* Begin SELECTED EXCERPT *
Ian Romanick wrote:
Ian Romanick wrote:
Ian Romanick wrote:
Alan Hourihane wrote:

Is there someone looking to integrate the TLS patches for libGL ??

We should certainly take a look soon and comment upon the patches used.

Here is a patch that covers part of what's in the Redhat patch. This convert the static_functions table to a list of offsets instead of a list of pointers. According to 'objdump -R' on the Mesa libGL, it cuts out about 1800 R_386_RELATIVE relocs. However, the size of the library *increases* by about 24k. That doesn't make sense to me.

Here's an updated version of that patch. There are some significant differences.
* End SELECTED EXCERPT *
◆ EXERCISE 1:
For the thread on TLS patches for libGL, decide whether each statement agrees with it, and answer yes or no while quoting the words of the text that settle it: (a) According to 'objdump -R', the patch removes about 1800 R_386_RELATIVE relocs. (b) The patch makes the library about 24k smaller. (c) The updated version of the patch differs only slightly from the earlier one.
◆ EXERCISE 2:
In the thread on TLS patches for libGL, take the part that opens with the words containing "We should certainly" and closes with "sense to me.", and write it out again, substituting "addresses" for "pointers".
* Begin DATA BLOCK *
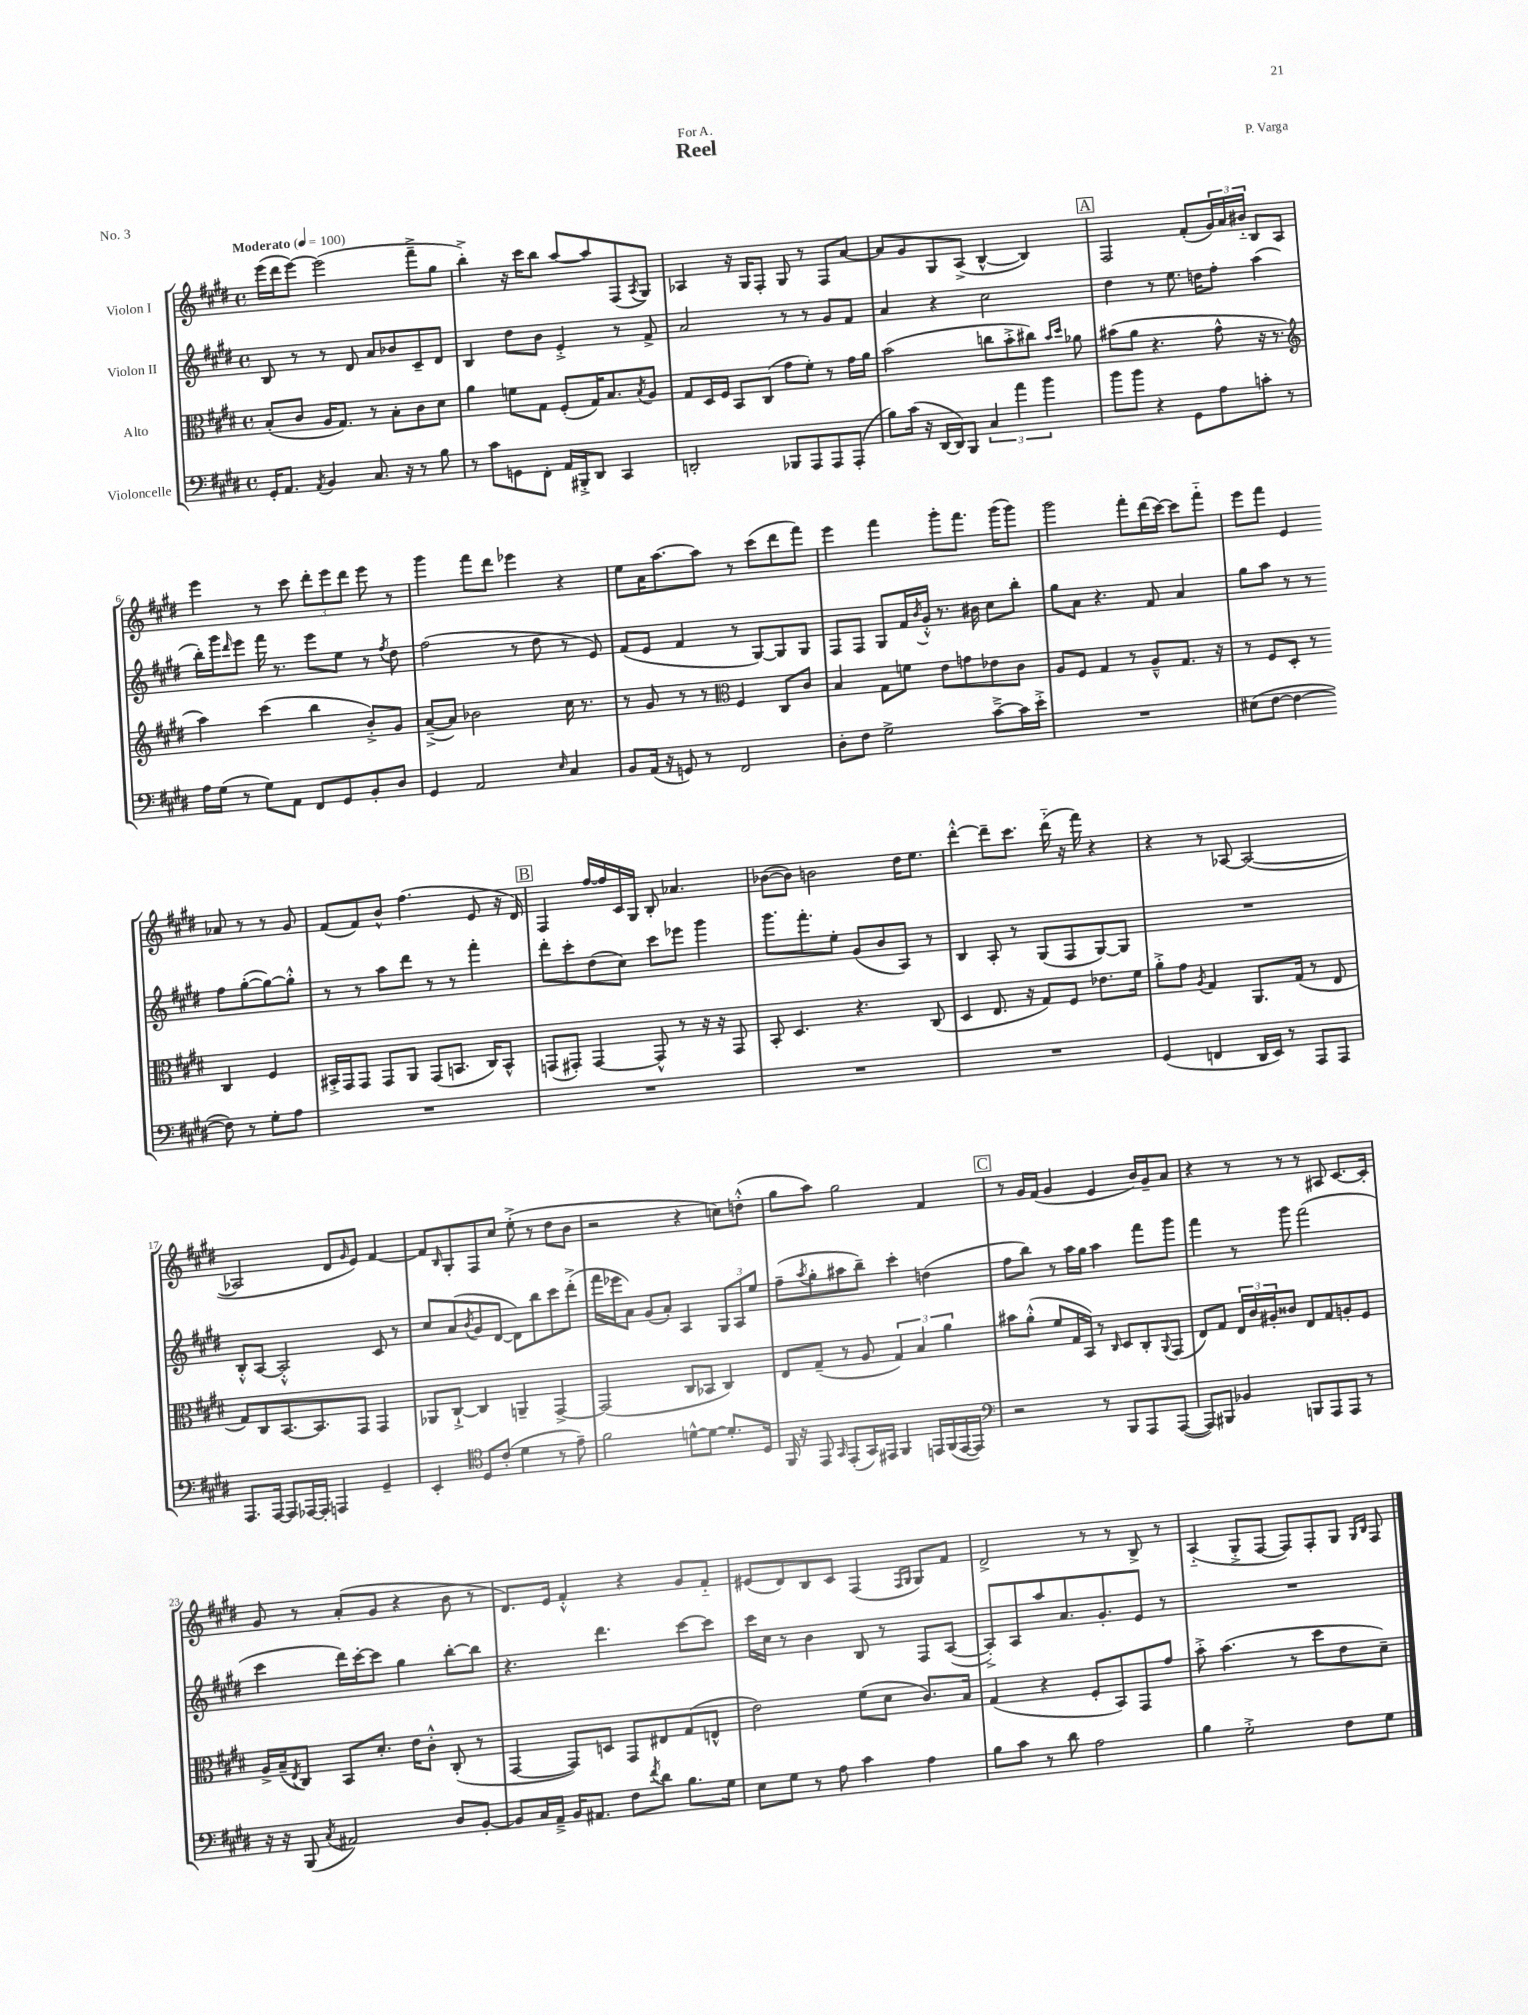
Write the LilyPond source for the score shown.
* End DATA BLOCK *
◆ TASK SOLUTION 1:
(a) Yes: "it cuts out about 1800 R_386_RELATIVE relocs"
(b) No: "the size of the library *increases* by about 24k"
(c) No: "There are some significant differences."

◆ TASK SOLUTION 2:
We should certainly take a look soon and comment upon the patches used.

Here is a patch that covers part of what's in the Redhat patch. This convert the static_functions table to a list of offsets instead of a list of addresses. According to 'objdump -R' on the Mesa libGL, it cuts out about 1800 R_386_RELATIVE relocs. However, the size of the library *increases* by about 24k. That doesn't make sense to me.